Cody: Twitter will eventually be replaced by multiple service providers much the same way MySpace was. One being a product with minimal centralization (RSSCloud for example), the other will be centralized but better organized.

Reality: Your Retarded.

I’m going to go out on a limb here and assume Cody means that for our individual twitterers and tweets we’d be using the decentralized RSSCloud (or similar) service. This would allow content creators to keep their data and use it however they’d like. Allowing different apps/readers, as well as different ways to display the tweet-equivalents. Then the centralized product would be for news organizations, as a method of making it easier for us to find legitimate news from legitimate sources.

First, decentralization will never happen. The reason is simple. Why would anyone want to join a decentralized group? Name one incentive for Oprah, Ellen, Shaq, Ashton or anyone else to move from Twitter to a decentralized source? Exactly. The only way Twitter loses ground for our daily conversation is if they restrict their usage in any way. That catastrophically bad idea aside, decentralization can’t kill Twitter. Only Twitter can kill Twitter.

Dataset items
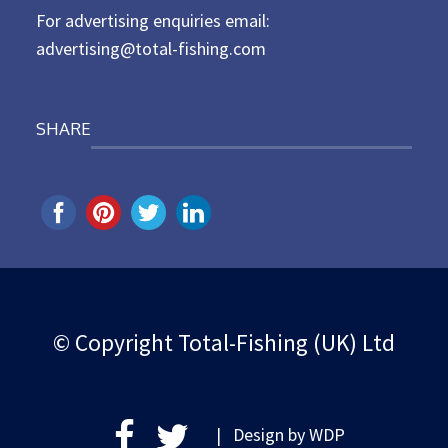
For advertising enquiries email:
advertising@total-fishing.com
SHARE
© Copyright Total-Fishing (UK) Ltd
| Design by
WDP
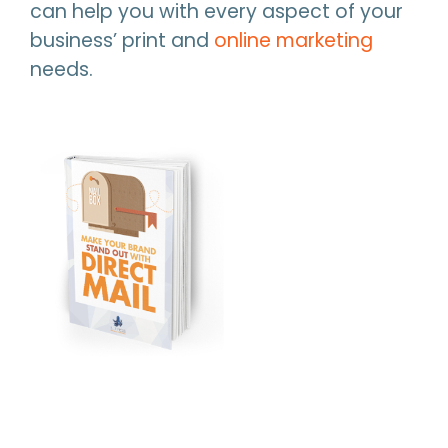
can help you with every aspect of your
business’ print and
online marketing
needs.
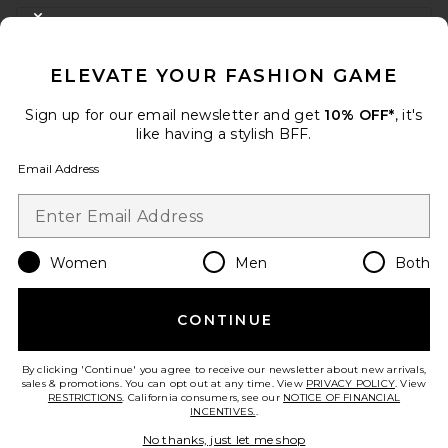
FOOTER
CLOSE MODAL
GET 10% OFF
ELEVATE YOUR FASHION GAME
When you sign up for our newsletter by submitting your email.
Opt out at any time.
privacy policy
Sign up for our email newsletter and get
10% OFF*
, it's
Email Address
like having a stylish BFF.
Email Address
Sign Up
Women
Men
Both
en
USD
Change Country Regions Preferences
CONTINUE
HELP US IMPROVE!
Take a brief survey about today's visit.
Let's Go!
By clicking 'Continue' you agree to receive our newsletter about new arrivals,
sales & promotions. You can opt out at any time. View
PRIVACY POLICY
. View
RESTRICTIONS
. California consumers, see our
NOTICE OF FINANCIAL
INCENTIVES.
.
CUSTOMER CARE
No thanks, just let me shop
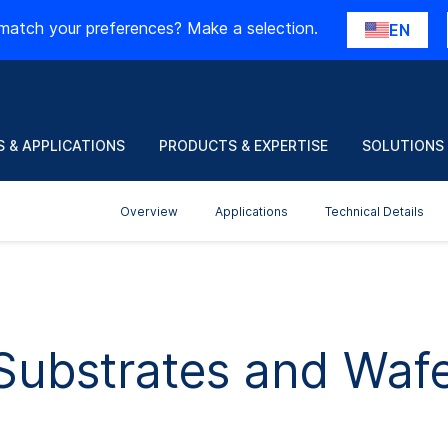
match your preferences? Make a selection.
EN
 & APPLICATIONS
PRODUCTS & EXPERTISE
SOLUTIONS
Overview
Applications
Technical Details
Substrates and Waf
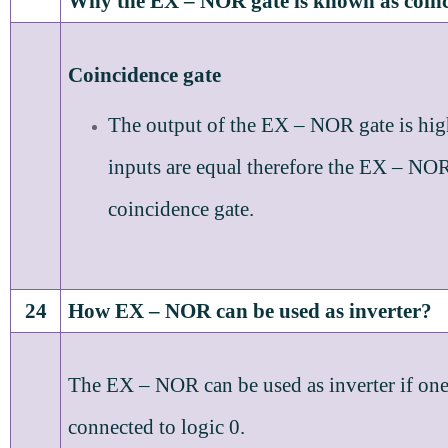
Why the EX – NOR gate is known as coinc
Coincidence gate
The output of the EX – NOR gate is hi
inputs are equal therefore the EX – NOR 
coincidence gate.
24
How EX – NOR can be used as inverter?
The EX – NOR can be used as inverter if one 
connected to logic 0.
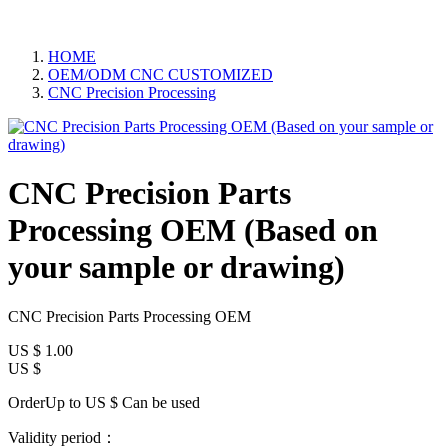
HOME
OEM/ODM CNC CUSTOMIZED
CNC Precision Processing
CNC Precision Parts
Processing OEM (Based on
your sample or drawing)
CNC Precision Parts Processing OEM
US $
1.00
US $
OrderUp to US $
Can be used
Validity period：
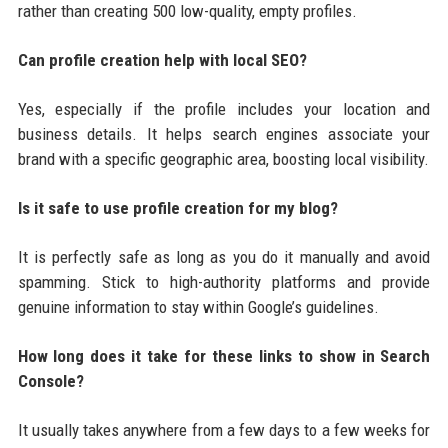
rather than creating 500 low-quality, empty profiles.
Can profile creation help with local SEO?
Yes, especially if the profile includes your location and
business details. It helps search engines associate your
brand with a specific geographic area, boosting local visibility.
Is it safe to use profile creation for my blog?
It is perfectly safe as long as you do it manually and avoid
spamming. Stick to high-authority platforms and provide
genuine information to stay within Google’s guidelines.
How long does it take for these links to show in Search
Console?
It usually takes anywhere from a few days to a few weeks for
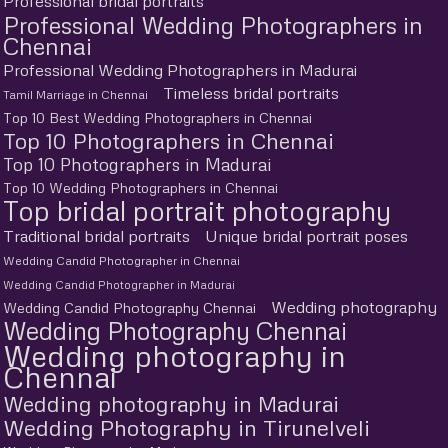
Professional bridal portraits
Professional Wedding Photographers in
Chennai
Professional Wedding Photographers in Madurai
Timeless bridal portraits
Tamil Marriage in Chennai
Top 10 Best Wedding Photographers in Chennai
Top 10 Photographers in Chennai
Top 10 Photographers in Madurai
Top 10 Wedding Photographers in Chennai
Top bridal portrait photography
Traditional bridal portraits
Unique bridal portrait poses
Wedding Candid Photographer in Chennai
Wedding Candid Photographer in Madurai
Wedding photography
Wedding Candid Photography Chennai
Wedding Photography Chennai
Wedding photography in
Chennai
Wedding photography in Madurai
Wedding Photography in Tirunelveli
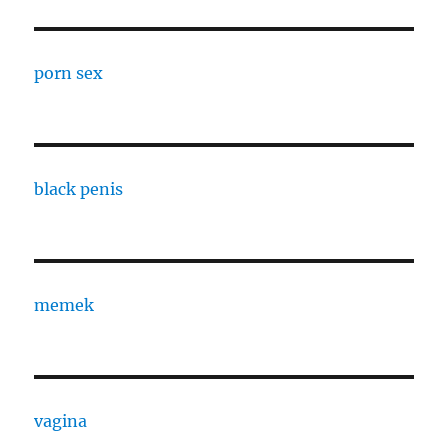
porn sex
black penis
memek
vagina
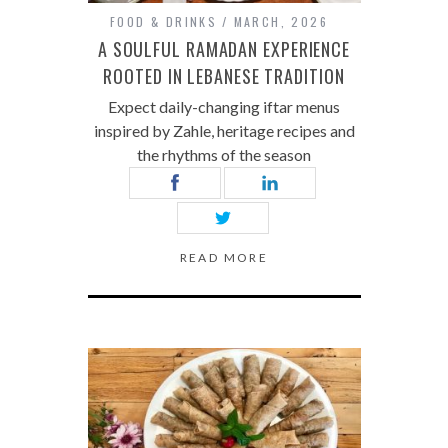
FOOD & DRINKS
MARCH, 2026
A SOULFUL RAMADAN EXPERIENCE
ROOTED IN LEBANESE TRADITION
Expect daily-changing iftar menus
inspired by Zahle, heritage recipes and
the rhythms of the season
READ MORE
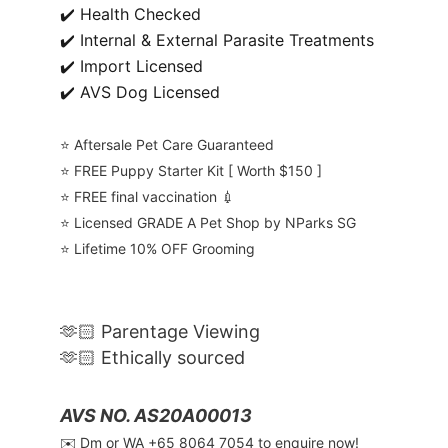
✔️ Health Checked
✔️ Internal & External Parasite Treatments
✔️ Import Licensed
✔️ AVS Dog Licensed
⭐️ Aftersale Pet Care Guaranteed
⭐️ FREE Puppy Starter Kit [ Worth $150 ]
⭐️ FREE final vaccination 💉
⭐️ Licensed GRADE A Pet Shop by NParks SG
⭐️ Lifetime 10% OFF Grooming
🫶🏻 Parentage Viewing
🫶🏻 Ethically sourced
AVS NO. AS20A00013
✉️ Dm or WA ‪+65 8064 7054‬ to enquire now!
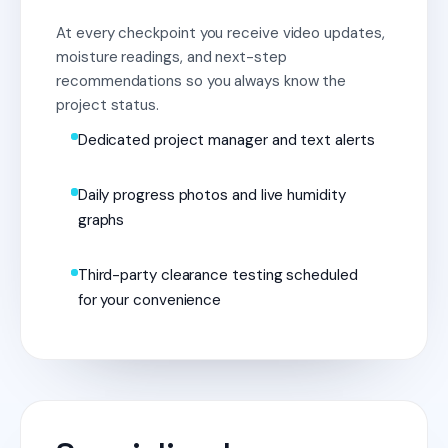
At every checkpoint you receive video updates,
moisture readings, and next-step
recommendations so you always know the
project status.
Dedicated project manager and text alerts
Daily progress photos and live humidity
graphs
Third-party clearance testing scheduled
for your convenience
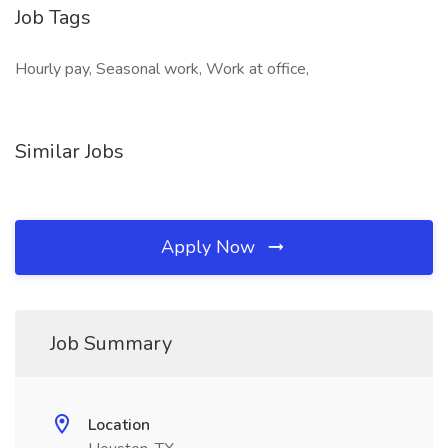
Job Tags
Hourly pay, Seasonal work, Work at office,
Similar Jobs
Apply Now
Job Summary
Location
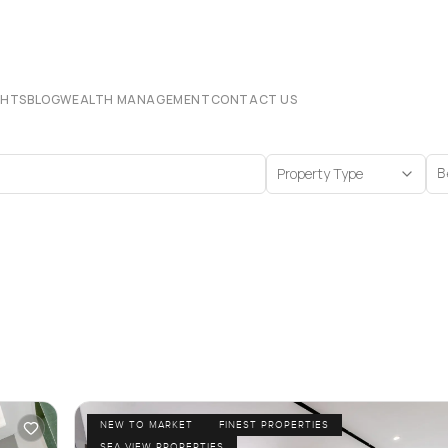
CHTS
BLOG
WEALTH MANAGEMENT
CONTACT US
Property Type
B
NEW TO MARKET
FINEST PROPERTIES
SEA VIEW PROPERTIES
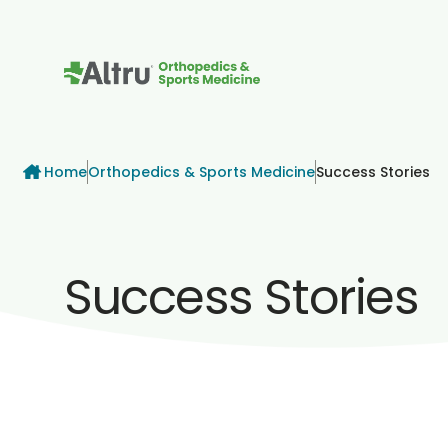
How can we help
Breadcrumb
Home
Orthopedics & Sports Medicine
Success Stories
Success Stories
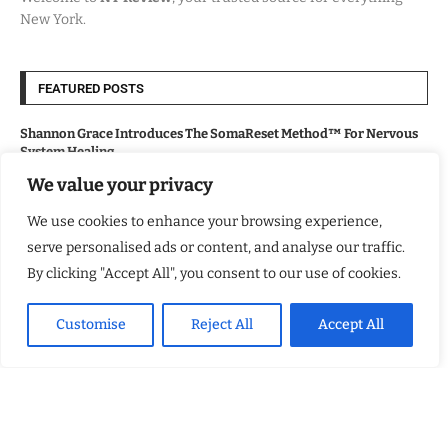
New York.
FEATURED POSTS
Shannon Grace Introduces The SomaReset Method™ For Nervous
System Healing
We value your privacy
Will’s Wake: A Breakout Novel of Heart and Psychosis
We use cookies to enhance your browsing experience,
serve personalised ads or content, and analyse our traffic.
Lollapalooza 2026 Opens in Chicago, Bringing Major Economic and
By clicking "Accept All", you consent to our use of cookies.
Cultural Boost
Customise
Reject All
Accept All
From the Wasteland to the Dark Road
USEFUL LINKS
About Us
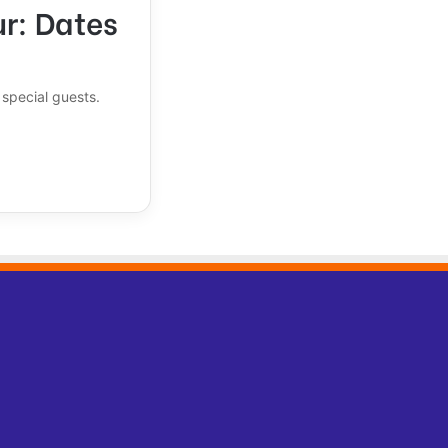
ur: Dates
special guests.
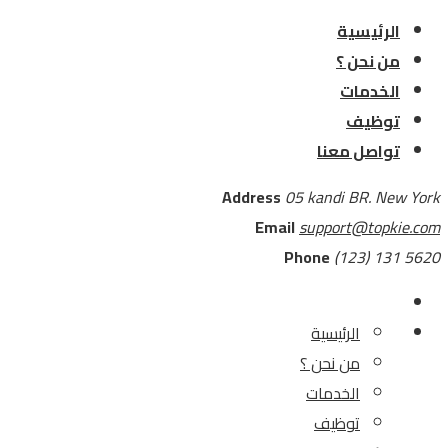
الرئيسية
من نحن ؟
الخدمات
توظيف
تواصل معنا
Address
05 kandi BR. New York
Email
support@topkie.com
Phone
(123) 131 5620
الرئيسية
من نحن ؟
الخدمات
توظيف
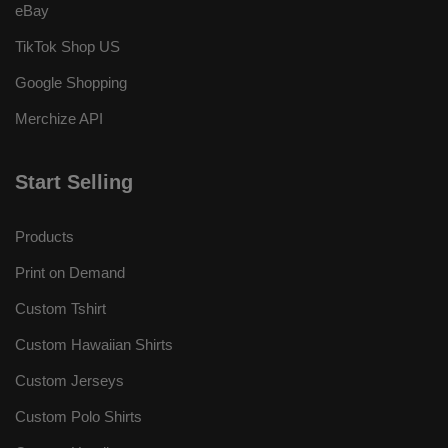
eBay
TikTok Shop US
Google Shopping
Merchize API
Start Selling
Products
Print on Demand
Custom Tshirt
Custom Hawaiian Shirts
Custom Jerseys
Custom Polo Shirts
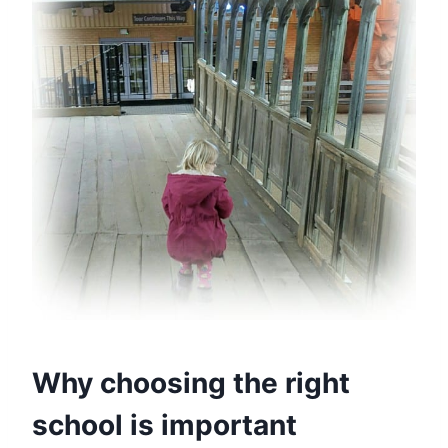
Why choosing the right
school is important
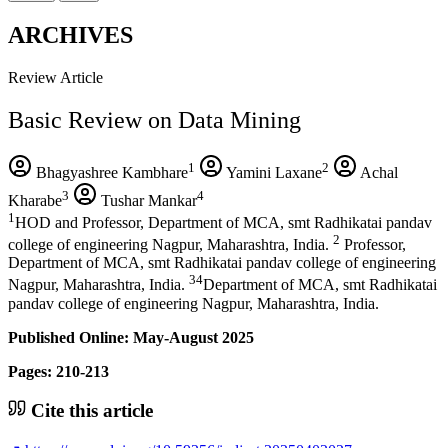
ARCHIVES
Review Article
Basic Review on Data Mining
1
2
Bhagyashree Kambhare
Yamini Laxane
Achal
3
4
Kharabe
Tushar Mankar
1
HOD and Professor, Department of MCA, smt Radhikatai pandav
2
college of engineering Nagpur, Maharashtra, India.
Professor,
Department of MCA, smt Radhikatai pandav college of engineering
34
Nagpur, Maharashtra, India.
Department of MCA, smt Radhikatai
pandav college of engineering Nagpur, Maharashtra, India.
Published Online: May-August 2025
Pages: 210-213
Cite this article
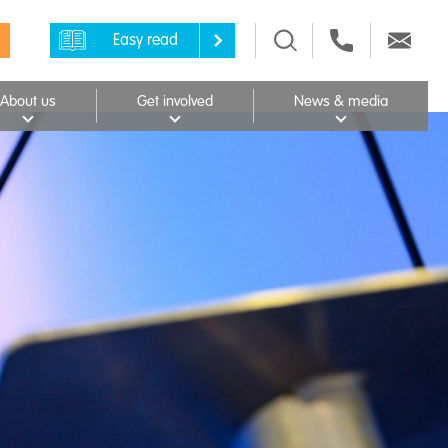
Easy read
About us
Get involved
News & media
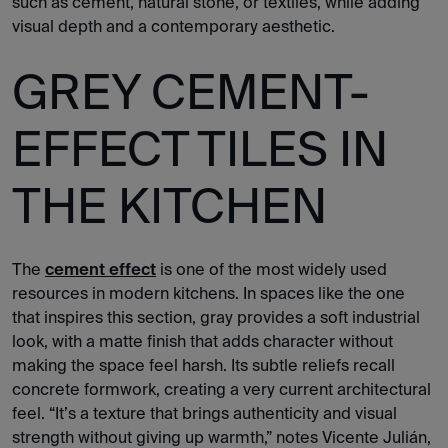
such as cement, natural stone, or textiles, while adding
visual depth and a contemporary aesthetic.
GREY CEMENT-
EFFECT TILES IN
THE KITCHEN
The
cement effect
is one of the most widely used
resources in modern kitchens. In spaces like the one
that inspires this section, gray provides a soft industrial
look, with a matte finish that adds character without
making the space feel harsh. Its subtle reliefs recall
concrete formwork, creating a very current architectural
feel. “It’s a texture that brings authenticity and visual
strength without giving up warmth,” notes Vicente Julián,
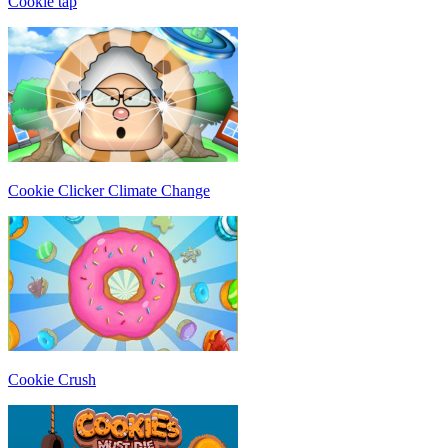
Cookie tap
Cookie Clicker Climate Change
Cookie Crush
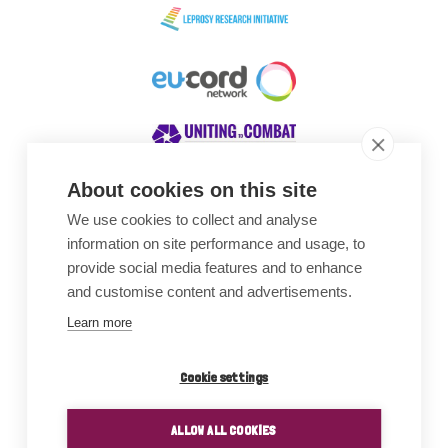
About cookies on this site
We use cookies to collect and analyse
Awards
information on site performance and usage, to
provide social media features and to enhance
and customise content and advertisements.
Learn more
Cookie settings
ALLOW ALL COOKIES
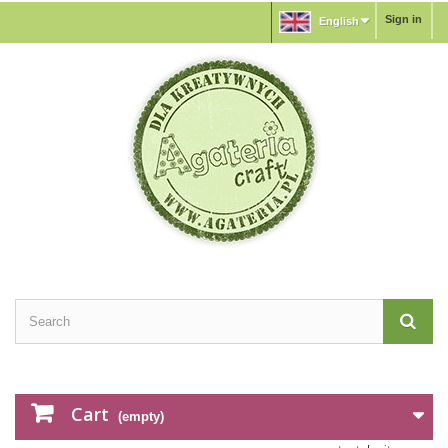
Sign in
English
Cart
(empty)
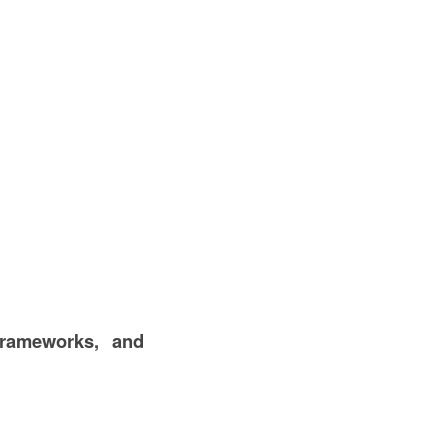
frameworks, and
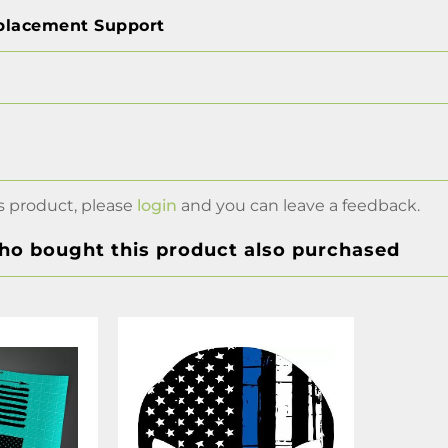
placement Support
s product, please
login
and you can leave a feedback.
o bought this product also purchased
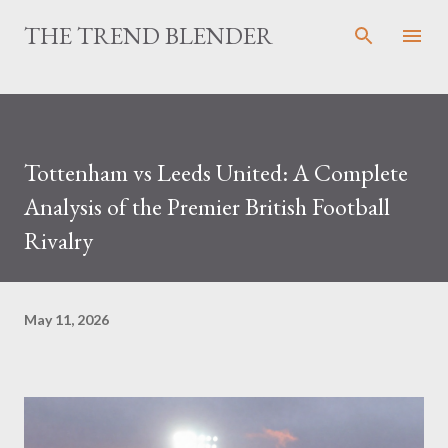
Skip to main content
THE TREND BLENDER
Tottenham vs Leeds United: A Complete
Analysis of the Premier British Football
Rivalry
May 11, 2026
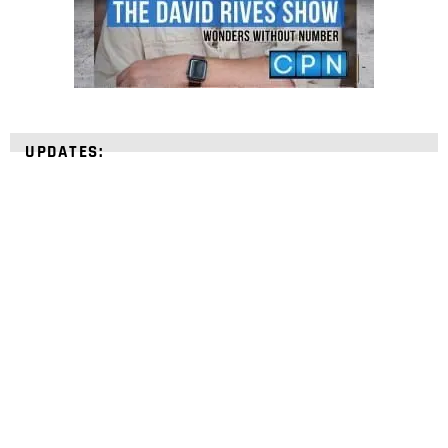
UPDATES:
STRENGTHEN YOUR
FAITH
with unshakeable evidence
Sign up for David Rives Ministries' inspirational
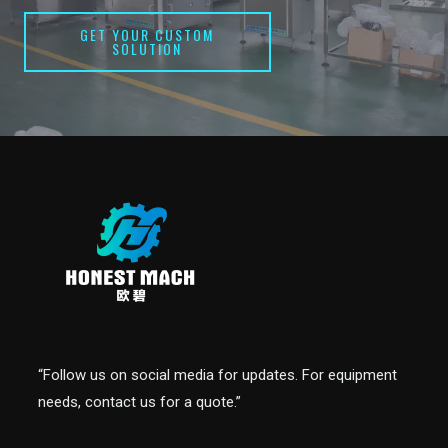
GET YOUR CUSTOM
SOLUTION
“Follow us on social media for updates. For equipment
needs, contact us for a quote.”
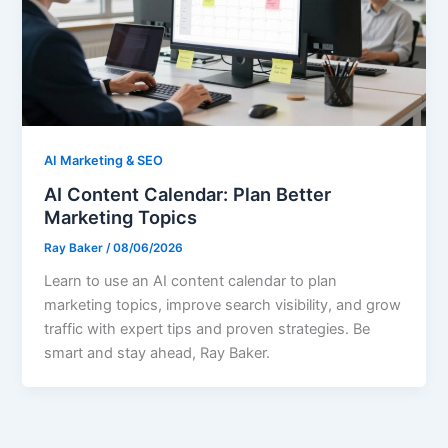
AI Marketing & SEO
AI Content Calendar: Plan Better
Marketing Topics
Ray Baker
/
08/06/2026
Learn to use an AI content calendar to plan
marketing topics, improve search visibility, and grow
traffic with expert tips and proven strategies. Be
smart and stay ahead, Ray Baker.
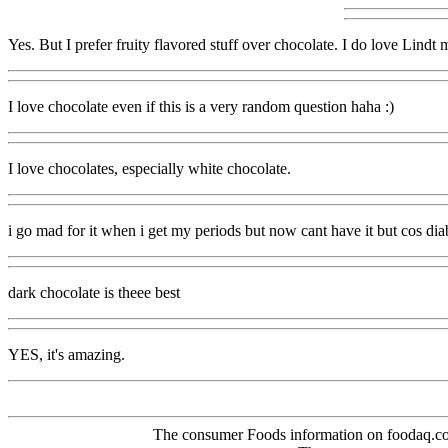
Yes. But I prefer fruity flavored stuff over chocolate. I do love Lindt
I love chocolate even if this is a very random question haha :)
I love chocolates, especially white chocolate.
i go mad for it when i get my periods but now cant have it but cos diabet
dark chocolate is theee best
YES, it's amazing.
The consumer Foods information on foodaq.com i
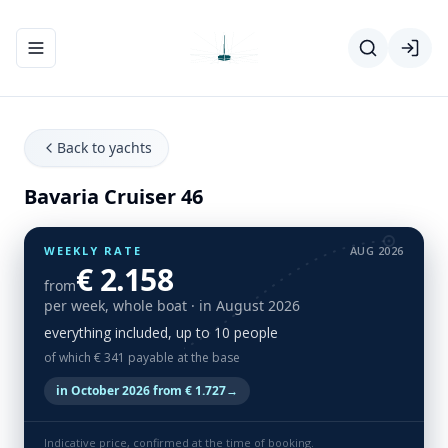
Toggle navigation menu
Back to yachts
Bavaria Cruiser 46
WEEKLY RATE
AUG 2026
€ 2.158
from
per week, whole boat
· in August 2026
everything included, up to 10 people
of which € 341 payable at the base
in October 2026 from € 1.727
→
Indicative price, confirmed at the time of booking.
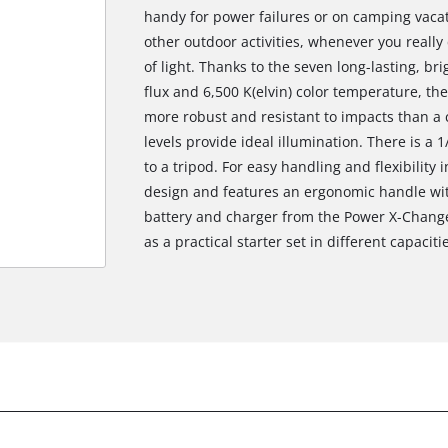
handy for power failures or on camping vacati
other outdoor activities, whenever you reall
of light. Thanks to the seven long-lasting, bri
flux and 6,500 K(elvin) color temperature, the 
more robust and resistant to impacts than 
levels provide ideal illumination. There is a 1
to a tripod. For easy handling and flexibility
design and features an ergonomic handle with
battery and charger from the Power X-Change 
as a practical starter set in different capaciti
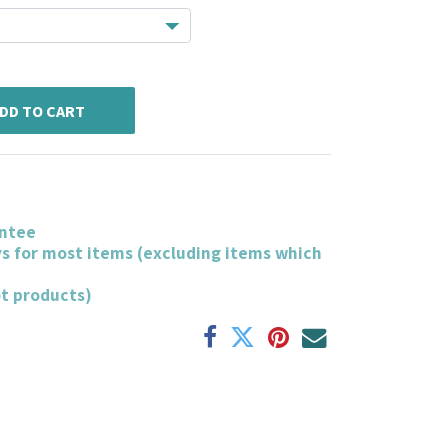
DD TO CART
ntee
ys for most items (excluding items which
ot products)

ABOUT THIS EXERCISE:
Output the part of the post on Twitter's future that runs from "Cody: Twitter will" up to and including "but better organized.", word for word. The lines have nothing to do with this.

RESULT BELOW:
Cody: Twitter will eventually be replaced by multiple service providers much the same way MySpace was. One being a product with minimal centralization (RSSCloud for example), the other will be centralized but better organized.